There's this link from another discussion:
http://math.ucr.edu/home/baez/physics/Relativity/BlackHoles/black_gravity.html
"... black holes can have static electric fields, and we know that these may be described in terms of virtual photons. So how do the virtual photons get out of the event horizon? Well, for one thing, they can come from the charged matter prior to collapse, just like classical effects. ..."

This sounds like measurement of BH ergosphere's charge.

"... In addition, however, virtual particles aren't confined to the interiors of light cones: they can go faster than light! Consequently the event horizon, which is really just a surface that moves at the speed of light, presents no barrier. I couldn't use these virtual photons after falling into the hole to communicate with you outside the hole; nor could I escape from the hole by somehow turning myself into virtual particles. The reason is that virtual particles don't carry any information outside the light cone..."

So, charge is mediated by Hawking radiation? This sounds ... hairy to me.

 

[mfb]

Electromagnetic interaction is cut at event horizon.

The electromagnetic field of charged black holes can be described by looking at the outside only - similar to the gravitational influence.

How can BH charge be measured, even if hypothetically, if there's no force carrier?

By looking at the force on test charges, like everywhere else.

So, charge is mediated by Hawking radiation?

No, and Baez doesn't claim that.

Keep in mind that virtual particles are a mathematical tool - they are not real.

 

[Ilythiiri]

I browsed through related discussions. So ...

I think the biggest misconception about black holes is that physicists agree on what they are. I know of no example of mainstream physics literature where the experts in the field disagree more completely than on the topic of what goes on inside an event horizon.

... yeah.

Okay then, my misunderstanding was that only object inside event horizon is considered BH.

Read up about https://en.wikipedia.org/wiki/Membrane_paradigm and https://en.wikipedia.org/wiki/Magnetospheric_eternally_collapsing_object
Less fuzzy now.

Keep in mind that virtual particles are a mathematical tool - they are not real.

Yes I've read PF series on that, some illusions broke there (: That's what i meant by "hairy".

 

[256bits]

Keep in mind that virtual particles are a mathematical tool - they are not real.

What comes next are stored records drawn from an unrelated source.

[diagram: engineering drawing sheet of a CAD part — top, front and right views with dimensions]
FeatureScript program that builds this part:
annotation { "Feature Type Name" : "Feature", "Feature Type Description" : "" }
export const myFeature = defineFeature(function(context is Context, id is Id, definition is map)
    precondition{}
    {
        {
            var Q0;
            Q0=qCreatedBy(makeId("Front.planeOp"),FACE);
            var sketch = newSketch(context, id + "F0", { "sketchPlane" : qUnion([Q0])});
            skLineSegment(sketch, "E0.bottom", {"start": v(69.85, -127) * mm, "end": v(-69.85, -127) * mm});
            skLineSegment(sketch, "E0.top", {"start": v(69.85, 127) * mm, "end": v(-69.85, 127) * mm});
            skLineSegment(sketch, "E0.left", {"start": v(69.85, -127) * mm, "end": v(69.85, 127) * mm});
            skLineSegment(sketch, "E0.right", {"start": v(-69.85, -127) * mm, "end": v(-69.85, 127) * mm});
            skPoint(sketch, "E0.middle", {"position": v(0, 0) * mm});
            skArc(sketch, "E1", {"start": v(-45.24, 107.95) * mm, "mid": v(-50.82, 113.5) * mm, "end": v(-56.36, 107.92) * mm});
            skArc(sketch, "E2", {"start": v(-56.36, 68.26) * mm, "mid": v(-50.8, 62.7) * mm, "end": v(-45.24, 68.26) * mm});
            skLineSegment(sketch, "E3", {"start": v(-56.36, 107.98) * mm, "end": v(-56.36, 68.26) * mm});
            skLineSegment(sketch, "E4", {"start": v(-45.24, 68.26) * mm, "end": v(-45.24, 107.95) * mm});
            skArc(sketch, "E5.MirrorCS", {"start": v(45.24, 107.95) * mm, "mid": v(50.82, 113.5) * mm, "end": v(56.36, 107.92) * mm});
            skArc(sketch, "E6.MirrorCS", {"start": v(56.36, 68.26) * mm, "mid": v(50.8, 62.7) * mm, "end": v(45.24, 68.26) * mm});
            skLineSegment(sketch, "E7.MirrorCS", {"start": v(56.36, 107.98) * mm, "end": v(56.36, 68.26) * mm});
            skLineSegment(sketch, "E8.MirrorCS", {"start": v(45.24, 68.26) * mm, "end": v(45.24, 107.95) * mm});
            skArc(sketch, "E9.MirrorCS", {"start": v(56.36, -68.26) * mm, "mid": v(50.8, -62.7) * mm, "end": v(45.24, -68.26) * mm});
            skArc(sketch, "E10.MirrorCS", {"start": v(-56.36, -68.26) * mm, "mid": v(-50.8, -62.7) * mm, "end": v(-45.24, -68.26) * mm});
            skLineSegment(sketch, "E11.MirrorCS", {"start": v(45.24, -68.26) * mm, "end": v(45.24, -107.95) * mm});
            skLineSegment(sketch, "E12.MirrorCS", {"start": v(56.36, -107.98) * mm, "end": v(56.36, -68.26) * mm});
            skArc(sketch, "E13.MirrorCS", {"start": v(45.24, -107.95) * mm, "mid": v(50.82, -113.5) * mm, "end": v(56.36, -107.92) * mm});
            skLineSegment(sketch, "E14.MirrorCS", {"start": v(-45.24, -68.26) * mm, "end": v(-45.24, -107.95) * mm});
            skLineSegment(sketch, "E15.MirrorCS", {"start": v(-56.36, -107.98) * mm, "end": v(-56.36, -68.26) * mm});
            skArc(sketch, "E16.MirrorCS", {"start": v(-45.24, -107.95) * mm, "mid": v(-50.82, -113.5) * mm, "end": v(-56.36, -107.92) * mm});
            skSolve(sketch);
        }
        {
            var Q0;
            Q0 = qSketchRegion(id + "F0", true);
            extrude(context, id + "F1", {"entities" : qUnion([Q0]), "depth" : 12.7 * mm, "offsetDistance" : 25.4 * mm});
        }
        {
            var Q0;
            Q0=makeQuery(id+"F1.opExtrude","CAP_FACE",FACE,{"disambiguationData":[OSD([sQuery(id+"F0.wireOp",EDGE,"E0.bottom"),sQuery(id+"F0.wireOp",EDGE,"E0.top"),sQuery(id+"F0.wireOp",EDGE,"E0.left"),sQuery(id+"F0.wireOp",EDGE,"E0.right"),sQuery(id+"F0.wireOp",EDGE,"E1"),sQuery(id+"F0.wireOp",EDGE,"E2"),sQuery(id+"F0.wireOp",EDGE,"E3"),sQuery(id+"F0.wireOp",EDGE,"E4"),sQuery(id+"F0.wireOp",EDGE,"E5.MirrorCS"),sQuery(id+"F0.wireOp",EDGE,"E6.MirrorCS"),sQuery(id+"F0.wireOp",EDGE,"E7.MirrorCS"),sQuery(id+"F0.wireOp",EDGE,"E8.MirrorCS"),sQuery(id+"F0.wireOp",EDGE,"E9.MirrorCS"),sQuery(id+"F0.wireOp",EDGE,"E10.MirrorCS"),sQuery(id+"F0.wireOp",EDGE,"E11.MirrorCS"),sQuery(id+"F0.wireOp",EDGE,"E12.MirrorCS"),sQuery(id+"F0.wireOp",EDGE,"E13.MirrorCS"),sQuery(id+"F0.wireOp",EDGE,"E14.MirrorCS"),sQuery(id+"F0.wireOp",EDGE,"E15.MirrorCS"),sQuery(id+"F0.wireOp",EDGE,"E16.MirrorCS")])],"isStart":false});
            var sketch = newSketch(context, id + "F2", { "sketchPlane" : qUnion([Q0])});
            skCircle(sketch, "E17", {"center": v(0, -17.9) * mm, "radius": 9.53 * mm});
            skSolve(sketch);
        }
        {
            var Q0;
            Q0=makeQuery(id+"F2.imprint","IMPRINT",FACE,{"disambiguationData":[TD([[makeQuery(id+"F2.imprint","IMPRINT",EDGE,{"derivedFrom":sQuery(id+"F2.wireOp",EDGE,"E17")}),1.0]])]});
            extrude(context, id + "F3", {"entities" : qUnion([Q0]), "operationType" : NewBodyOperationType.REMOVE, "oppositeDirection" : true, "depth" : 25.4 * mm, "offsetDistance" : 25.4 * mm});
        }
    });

Is this just a PF thing, as a lot of references say they are in fact real , for example explaining the Lamb shift, Casmir effect, Black Hole evaporation ( not the two particle idea - one being trapped inside, the other not ). The vacuum energy does need and explanation, and the fields of space and fluctuations would have to be mathematical tools themselves.
Here is one person who says they are real.
https://www.scientificamerican.com/article/are-virtual-particles-rea/

Gordon Kane, director of the Michigan Center for Theoretical Physics at the University of Michigan at Ann Arbor, provides this answer.

Virtual particles are indeed real particles. Quantum theory predicts that every particle spends some time as a combination of other particles in all possible ways. These predictions are very well understood and tested.